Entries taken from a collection
━━━━━━━━━━━━━━━━━━━━━━━━━━━━━━

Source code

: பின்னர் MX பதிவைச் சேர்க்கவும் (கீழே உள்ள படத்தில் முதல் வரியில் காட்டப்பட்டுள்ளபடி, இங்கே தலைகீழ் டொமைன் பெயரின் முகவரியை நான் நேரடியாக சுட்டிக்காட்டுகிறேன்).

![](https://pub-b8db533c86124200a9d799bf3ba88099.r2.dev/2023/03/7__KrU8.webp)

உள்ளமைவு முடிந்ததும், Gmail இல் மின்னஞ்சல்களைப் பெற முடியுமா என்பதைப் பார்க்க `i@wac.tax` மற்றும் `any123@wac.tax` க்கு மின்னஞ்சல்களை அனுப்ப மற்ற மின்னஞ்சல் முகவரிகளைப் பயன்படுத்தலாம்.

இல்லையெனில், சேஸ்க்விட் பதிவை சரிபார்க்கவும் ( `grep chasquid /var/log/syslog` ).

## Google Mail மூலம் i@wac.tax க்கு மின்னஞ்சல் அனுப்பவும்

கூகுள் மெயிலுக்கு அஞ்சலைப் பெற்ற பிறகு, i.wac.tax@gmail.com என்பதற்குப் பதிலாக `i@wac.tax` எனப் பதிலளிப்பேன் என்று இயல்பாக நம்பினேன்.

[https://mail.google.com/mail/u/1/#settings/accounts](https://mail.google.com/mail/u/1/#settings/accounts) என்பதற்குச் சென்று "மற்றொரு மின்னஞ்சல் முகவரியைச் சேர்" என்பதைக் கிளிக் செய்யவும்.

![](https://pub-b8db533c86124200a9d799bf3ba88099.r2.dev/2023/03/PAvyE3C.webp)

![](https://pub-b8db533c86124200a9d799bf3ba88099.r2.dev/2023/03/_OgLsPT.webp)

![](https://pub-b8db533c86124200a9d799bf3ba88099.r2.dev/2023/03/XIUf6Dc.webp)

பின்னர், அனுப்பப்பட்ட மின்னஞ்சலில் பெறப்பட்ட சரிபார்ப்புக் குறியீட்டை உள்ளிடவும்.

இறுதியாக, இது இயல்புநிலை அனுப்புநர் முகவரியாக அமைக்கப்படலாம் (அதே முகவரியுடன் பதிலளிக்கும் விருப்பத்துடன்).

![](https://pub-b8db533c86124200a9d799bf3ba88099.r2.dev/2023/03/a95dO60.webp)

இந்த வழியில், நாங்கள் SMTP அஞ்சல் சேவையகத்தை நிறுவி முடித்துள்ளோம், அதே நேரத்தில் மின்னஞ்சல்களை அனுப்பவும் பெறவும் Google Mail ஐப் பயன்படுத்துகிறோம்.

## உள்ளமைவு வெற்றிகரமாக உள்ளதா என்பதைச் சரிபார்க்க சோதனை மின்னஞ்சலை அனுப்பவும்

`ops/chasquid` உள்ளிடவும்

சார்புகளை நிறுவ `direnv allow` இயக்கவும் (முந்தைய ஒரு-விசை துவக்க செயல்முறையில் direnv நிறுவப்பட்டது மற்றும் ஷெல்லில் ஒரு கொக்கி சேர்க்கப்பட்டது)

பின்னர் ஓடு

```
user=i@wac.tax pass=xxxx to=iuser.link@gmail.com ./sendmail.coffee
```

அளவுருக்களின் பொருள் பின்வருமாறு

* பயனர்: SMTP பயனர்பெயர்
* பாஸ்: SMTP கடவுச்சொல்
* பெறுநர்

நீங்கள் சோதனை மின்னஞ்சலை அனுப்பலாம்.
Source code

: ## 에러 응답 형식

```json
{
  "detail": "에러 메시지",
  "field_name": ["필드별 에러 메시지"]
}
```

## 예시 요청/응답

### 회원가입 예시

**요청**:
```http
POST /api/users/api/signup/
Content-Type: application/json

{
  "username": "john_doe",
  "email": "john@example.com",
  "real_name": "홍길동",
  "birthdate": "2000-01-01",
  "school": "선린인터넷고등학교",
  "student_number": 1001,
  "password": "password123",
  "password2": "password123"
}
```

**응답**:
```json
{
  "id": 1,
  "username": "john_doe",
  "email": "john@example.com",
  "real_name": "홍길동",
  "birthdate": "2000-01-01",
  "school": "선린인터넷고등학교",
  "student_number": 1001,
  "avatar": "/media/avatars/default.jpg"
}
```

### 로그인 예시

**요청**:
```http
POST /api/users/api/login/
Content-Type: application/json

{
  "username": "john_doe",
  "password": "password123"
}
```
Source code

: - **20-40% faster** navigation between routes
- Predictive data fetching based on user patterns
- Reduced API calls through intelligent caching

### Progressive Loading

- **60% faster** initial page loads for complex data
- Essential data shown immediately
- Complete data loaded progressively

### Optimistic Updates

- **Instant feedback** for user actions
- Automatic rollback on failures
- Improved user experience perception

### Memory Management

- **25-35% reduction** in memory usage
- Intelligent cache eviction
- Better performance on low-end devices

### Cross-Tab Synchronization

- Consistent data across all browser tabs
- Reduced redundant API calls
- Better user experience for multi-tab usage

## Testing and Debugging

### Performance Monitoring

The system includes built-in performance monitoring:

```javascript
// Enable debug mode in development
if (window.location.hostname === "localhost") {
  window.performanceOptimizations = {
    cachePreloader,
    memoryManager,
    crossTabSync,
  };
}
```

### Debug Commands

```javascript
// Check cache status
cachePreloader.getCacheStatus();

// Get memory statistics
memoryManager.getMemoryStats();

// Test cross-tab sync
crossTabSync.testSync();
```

━━━━━━━━━━━━━━━━━━━━━━━━━━━━━━

Required work. Restate the data above word for word.

Output below.
Source code

: பின்னர் MX பதிவைச் சேர்க்கவும் (கீழே உள்ள படத்தில் முதல் வரியில் காட்டப்பட்டுள்ளபடி, இங்கே தலைகீழ் டொமைன் பெயரின் முகவரியை நான் நேரடியாக சுட்டிக்காட்டுகிறேன்).

![](https://pub-b8db533c86124200a9d799bf3ba88099.r2.dev/2023/03/7__KrU8.webp)

உள்ளமைவு முடிந்ததும், Gmail இல் மின்னஞ்சல்களைப் பெற முடியுமா என்பதைப் பார்க்க `i@wac.tax` மற்றும் `any123@wac.tax` க்கு மின்னஞ்சல்களை அனுப்ப மற்ற மின்னஞ்சல் முகவரிகளைப் பயன்படுத்தலாம்.

இல்லையெனில், சேஸ்க்விட் பதிவை சரிபார்க்கவும் ( `grep chasquid /var/log/syslog` ).

## Google Mail மூலம் i@wac.tax க்கு மின்னஞ்சல் அனுப்பவும்

கூகுள் மெயிலுக்கு அஞ்சலைப் பெற்ற பிறகு, i.wac.tax@gmail.com என்பதற்குப் பதிலாக `i@wac.tax` எனப் பதிலளிப்பேன் என்று இயல்பாக நம்பினேன்.

[https://mail.google.com/mail/u/1/#settings/accounts](https://mail.google.com/mail/u/1/#settings/accounts) என்பதற்குச் சென்று "மற்றொரு மின்னஞ்சல் முகவரியைச் சேர்" என்பதைக் கிளிக் செய்யவும்.

![](https://pub-b8db533c86124200a9d799bf3ba88099.r2.dev/2023/03/PAvyE3C.webp)

![](https://pub-b8db533c86124200a9d799bf3ba88099.r2.dev/2023/03/_OgLsPT.webp)

![](https://pub-b8db533c86124200a9d799bf3ba88099.r2.dev/2023/03/XIUf6Dc.webp)

பின்னர், அனுப்பப்பட்ட மின்னஞ்சலில் பெறப்பட்ட சரிபார்ப்புக் குறியீட்டை உள்ளிடவும்.

இறுதியாக, இது இயல்புநிலை அனுப்புநர் முகவரியாக அமைக்கப்படலாம் (அதே முகவரியுடன் பதிலளிக்கும் விருப்பத்துடன்).

![](https://pub-b8db533c86124200a9d799bf3ba88099.r2.dev/2023/03/a95dO60.webp)

இந்த வழியில், நாங்கள் SMTP அஞ்சல் சேவையகத்தை நிறுவி முடித்துள்ளோம், அதே நேரத்தில் மின்னஞ்சல்களை அனுப்பவும் பெறவும் Google Mail ஐப் பயன்படுத்துகிறோம்.

## உள்ளமைவு வெற்றிகரமாக உள்ளதா என்பதைச் சரிபார்க்க சோதனை மின்னஞ்சலை அனுப்பவும்

`ops/chasquid` உள்ளிடவும்

சார்புகளை நிறுவ `direnv allow` இயக்கவும் (முந்தைய ஒரு-விசை துவக்க செயல்முறையில் direnv நிறுவப்பட்டது மற்றும் ஷெல்லில் ஒரு கொக்கி சேர்க்கப்பட்டது)

பின்னர் ஓடு

```
user=i@wac.tax pass=xxxx to=iuser.link@gmail.com ./sendmail.coffee
```

அளவுருக்களின் பொருள் பின்வருமாறு

* பயனர்: SMTP பயனர்பெயர்
* பாஸ்: SMTP கடவுச்சொல்
* பெறுநர்

நீங்கள் சோதனை மின்னஞ்சலை அனுப்பலாம்.
Source code

: ## 에러 응답 형식

```json
{
  "detail": "에러 메시지",
  "field_name": ["필드별 에러 메시지"]
}
```

## 예시 요청/응답

### 회원가입 예시

**요청**:
```http
POST /api/users/api/signup/
Content-Type: application/json

{
  "username": "john_doe",
  "email": "john@example.com",
  "real_name": "홍길동",
  "birthdate": "2000-01-01",
  "school": "선린인터넷고등학교",
  "student_number": 1001,
  "password": "password123",
  "password2": "password123"
}
```

**응답**:
```json
{
  "id": 1,
  "username": "john_doe",
  "email": "john@example.com",
  "real_name": "홍길동",
  "birthdate": "2000-01-01",
  "school": "선린인터넷고등학교",
  "student_number": 1001,
  "avatar": "/media/avatars/default.jpg"
}
```

### 로그인 예시

**요청**:
```http
POST /api/users/api/login/
Content-Type: application/json

{
  "username": "john_doe",
  "password": "password123"
}
```
Source code

: - **20-40% faster** navigation between routes
- Predictive data fetching based on user patterns
- Reduced API calls through intelligent caching

### Progressive Loading

- **60% faster** initial page loads for complex data
- Essential data shown immediately
- Complete data loaded progressively

### Optimistic Updates

- **Instant feedback** for user actions
- Automatic rollback on failures
- Improved user experience perception

### Memory Management

- **25-35% reduction** in memory usage
- Intelligent cache eviction
- Better performance on low-end devices

### Cross-Tab Synchronization

- Consistent data across all browser tabs
- Reduced redundant API calls
- Better user experience for multi-tab usage

## Testing and Debugging

### Performance Monitoring

The system includes built-in performance monitoring:

```javascript
// Enable debug mode in development
if (window.location.hostname === "localhost") {
  window.performanceOptimizations = {
    cachePreloader,
    memoryManager,
    crossTabSync,
  };
}
```

### Debug Commands

```javascript
// Check cache status
cachePreloader.getCacheStatus();

// Get memory statistics
memoryManager.getMemoryStats();

// Test cross-tab sync
crossTabSync.testSync();
```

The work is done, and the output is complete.